TASK DESCRIPTION:
Within this material, find every line where the string "root" appears, and copy it out.
━━━━━━
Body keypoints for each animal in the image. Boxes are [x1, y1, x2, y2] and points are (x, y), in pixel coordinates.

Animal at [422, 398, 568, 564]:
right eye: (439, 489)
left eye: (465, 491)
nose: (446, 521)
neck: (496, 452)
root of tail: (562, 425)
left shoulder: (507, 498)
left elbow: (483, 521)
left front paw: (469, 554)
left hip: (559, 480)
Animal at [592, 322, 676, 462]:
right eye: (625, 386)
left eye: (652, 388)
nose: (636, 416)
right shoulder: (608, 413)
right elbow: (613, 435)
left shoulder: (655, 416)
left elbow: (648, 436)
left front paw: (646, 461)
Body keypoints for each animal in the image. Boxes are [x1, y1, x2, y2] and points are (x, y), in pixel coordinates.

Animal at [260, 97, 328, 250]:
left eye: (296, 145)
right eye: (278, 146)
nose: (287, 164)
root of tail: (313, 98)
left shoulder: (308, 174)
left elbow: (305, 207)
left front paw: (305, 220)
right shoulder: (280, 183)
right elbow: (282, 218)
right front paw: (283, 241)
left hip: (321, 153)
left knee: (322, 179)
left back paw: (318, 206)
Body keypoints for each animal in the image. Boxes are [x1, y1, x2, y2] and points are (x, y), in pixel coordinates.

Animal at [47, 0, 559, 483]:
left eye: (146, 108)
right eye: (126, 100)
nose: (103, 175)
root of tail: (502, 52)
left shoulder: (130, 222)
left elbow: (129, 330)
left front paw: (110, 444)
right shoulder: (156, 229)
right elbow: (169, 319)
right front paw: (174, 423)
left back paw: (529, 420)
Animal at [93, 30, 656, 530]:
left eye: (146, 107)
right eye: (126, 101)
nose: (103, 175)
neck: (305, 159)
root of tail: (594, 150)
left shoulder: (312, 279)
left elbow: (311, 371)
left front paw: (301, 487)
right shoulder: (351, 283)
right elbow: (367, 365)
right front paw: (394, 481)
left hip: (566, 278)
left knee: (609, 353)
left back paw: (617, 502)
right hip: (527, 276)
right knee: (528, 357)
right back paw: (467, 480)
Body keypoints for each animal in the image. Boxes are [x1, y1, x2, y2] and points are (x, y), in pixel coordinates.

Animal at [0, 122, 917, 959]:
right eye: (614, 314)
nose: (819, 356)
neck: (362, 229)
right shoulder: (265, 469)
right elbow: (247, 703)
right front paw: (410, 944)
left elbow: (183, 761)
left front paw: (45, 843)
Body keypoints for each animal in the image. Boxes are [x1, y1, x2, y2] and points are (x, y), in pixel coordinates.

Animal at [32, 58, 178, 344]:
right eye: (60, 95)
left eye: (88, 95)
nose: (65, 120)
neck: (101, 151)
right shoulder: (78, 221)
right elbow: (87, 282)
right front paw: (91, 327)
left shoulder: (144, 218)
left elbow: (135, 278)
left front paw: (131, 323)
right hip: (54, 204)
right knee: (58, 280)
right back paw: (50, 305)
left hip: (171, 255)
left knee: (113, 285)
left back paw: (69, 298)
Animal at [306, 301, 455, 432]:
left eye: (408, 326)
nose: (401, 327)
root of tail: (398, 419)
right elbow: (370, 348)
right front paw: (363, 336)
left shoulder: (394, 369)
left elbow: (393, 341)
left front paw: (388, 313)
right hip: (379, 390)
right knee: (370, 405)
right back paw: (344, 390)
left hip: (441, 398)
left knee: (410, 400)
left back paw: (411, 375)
━━━━━━
ANSWER TO THE PROBLEM:
root of tail: (562, 425)
root of tail: (313, 98)
root of tail: (502, 52)
root of tail: (594, 150)
root of tail: (398, 419)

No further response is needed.